At the moment, house prices are low and interest rates are low too. Hence, now is the time to start to invest in properties if you can. Take a look at the following five tips to help you find that fantastic real estate investing opportunity.
Always Choose a Rental Property
Investing in rental property is a great idea. Home prices are low and the interest rates are fantastic. Hence, now is the time to become a real-estate investor. Also, there are strong signs of recovery on the market as well. Yes, the value of houses is still dropping, but these prices are dropping much slower. For instance, in 2009, prices dropped by a total of $489 billion, a huge amount but only a drop in the ocean compared to 2008, when prices dropped by $3.6 trillion. It has been a long time since prices were this low and since borrowing was so cheap. Hence, the time for investing is now.

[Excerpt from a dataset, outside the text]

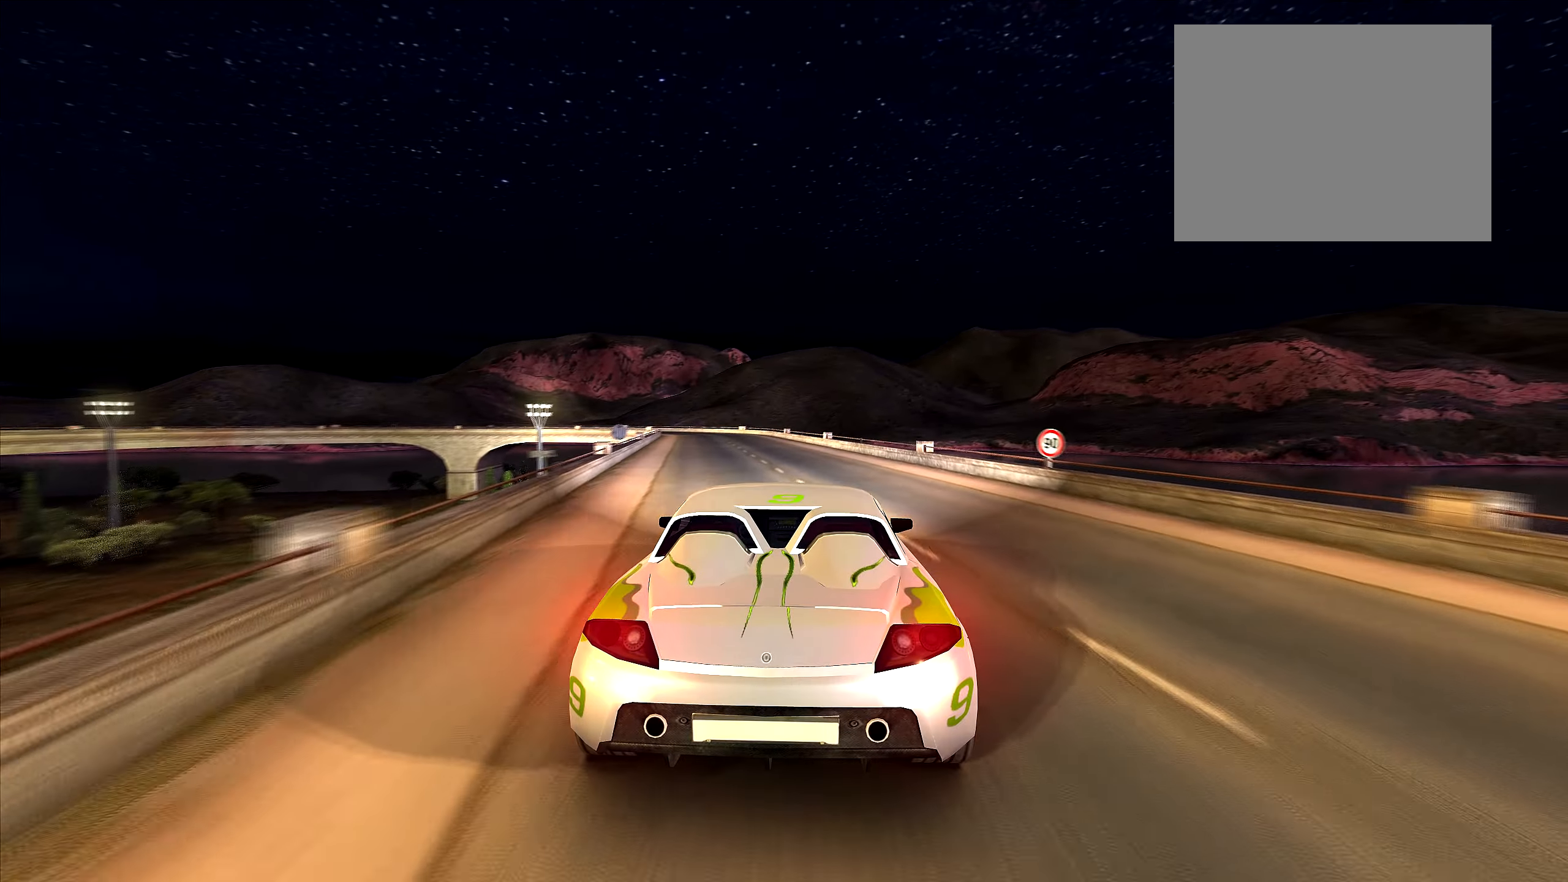
{"keys": ["left", "up"], "events": [[483, "left", "down"]]}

Tip 1 – Understand your Options
Different properties have different pros and cons. Hence, what sort of strategy best fits you is the first question you have to answer. You could become a landlord, or you could restore and sell properties. Perhaps you want to buy apartments or commercial real estate, or may you want residential properties, or even land development. It is all about understanding your strategies.
Tip 2 – Partner with Someone with Experience
If this is your first time investing in property, make sure you work with a respectable realtor who has proven experience in property deals. They can help you find the best properties and will continue to do business with you even after you have chosen your property. They can teach you about investment and property management alike.
You don’t have to work with other investors if you don’t want to, but having conversations with them is always useful. They can warn you about common pitfalls and challenges that they face. Take the time to find out what sort of landlords and investors operate in your area and have meetings with them to learn from their trade.
Tip 3 – Location, Location, Location
If you want to purchase a property and rent it out afterwards, you have to consider the location. The best homes are those in densely populated areas, or in those areas that have high rents. Do not look at rural properties with low populations, as it will be very hard to find a renter. Try to find homes with more than one bedroom and preferably more than one bathroom. Check on the crime rate in the area as well, as this is something that renters look into and base quite a bit of their choice on. Tenants like to live somewhere safe, so low crime rates are fantastic selling points. Other attractive points include being near a mall, public transport networks and other amenities such as schools and sports facilities. Remember, the more that is around the property that people can use, the more desirable it will be.
Tip 4 – Have the Money Ready
Before you start looking, start to speak to a financial planner or a potential lender. You have to make sure you have the assets available to deal with the ups and downs that investors have to deal with. You are likely to want to rent the property out, but that doesn’t mean your property will never be vacant. Try to save up at least six mortgage payments, so that you have that safety net available. You also need the money available to deal with any repairs that the property may need every once in a while.
Tip 5 – Have a Support Cast
You have to be ready at all times for any eventuality. Don’t wait for your property to break before you start to look for a builder. Have a network of maintenance people on file for any challenge that can happen, so that you always have the right people at your beck and call. Build a relationship with a lawyer as well, just in case you have legal issues with your tenants. You also need an accountant to deal with all the financial aspects, including taxes.
Remember that a real estate investing opportunity is very different from buying a home for yourself. There are certain risks involved that you have to be able to deal with. It is also very different in terms of finding the property, as you don’t need to build an emotional bond with your property.